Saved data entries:

--- START ---

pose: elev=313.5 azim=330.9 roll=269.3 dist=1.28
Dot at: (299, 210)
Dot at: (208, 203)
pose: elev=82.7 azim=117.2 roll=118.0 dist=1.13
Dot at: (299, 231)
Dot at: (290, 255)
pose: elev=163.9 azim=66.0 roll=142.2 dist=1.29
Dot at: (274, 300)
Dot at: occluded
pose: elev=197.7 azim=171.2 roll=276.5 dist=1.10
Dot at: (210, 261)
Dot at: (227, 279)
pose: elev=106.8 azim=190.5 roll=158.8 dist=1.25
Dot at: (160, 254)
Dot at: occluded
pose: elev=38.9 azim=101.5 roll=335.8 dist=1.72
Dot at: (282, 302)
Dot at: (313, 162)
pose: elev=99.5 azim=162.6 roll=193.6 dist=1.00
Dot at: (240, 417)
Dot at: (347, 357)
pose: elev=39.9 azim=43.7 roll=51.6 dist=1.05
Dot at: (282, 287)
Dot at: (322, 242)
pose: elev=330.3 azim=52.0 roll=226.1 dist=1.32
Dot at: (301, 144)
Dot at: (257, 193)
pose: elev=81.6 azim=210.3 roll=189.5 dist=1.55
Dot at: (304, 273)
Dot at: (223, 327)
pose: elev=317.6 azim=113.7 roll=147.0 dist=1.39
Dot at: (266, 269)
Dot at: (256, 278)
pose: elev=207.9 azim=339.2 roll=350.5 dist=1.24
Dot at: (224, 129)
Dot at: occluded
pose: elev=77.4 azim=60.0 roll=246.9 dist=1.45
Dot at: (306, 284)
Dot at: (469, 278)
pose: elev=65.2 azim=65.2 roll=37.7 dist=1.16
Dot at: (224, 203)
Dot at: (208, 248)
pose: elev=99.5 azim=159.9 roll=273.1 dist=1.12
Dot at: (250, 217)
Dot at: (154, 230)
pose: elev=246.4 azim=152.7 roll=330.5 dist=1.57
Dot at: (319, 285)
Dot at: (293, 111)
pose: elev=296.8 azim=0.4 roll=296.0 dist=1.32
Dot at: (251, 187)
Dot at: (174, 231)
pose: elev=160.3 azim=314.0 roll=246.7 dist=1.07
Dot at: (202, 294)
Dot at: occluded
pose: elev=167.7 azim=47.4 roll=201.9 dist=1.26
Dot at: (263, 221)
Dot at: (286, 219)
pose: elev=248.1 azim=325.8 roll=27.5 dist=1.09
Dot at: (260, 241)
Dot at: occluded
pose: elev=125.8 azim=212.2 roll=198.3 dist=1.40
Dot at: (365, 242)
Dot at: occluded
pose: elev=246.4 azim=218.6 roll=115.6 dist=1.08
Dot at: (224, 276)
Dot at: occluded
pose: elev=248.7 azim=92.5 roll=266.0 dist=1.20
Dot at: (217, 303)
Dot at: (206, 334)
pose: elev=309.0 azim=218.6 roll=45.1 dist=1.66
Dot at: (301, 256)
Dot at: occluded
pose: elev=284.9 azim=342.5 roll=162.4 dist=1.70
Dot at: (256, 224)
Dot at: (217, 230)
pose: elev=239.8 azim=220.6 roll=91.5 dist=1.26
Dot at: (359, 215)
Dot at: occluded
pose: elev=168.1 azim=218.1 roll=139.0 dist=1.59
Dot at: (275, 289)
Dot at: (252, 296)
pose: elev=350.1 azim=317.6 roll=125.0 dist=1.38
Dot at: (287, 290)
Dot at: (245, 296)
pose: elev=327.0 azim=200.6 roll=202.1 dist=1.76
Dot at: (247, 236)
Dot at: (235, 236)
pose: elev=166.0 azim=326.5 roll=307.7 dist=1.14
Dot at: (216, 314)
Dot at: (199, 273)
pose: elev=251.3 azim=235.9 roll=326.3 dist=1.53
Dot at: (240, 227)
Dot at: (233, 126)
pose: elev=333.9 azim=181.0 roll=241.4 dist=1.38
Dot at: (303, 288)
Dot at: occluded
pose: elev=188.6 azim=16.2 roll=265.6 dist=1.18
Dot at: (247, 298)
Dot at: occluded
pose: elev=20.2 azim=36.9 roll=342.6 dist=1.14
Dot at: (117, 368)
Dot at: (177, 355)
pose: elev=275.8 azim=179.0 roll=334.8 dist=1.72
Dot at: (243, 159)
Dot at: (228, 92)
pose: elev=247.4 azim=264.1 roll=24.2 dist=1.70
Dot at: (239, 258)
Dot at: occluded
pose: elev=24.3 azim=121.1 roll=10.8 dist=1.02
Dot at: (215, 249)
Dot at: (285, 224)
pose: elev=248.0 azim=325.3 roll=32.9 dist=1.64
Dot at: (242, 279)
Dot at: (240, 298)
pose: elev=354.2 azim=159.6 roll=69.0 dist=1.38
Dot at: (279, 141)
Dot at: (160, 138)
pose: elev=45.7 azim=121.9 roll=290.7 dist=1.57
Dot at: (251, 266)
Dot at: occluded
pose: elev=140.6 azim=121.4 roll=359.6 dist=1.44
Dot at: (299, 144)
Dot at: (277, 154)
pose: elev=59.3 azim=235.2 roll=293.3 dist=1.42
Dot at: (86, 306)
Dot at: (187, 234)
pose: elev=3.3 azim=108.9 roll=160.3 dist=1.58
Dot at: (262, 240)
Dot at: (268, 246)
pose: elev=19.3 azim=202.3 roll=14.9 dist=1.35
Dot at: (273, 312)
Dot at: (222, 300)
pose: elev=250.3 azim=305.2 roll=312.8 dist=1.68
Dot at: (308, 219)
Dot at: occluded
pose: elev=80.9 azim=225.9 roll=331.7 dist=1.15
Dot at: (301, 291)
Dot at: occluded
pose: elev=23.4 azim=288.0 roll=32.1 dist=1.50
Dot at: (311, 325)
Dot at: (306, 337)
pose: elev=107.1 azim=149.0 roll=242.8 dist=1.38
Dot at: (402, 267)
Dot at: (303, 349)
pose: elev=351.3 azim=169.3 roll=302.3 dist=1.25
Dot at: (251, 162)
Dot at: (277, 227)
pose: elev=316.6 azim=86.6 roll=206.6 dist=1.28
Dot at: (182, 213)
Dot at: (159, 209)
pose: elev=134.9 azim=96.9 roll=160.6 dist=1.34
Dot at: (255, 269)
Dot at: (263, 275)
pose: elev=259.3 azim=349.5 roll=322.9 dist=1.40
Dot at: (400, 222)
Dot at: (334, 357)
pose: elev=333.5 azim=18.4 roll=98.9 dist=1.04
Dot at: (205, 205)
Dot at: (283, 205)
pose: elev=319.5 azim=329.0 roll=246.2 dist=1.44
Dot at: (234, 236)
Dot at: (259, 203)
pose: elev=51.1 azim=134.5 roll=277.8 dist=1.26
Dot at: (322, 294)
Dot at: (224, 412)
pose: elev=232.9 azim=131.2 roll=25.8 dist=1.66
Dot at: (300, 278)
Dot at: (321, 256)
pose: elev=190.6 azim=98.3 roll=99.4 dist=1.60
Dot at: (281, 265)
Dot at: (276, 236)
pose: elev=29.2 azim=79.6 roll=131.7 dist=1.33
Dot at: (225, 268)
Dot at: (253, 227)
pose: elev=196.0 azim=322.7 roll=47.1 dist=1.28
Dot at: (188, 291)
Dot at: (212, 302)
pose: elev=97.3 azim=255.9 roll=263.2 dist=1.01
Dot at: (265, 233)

--- END ---

• **GOAL**
Print the stretch of the items from their first line through the line containing "Dot at: (227, 279)", with both ends included. Copy each line character for character.

• **TASK ANSWER**
pose: elev=313.5 azim=330.9 roll=269.3 dist=1.28
Dot at: (299, 210)
Dot at: (208, 203)
pose: elev=82.7 azim=117.2 roll=118.0 dist=1.13
Dot at: (299, 231)
Dot at: (290, 255)
pose: elev=163.9 azim=66.0 roll=142.2 dist=1.29
Dot at: (274, 300)
Dot at: occluded
pose: elev=197.7 azim=171.2 roll=276.5 dist=1.10
Dot at: (210, 261)
Dot at: (227, 279)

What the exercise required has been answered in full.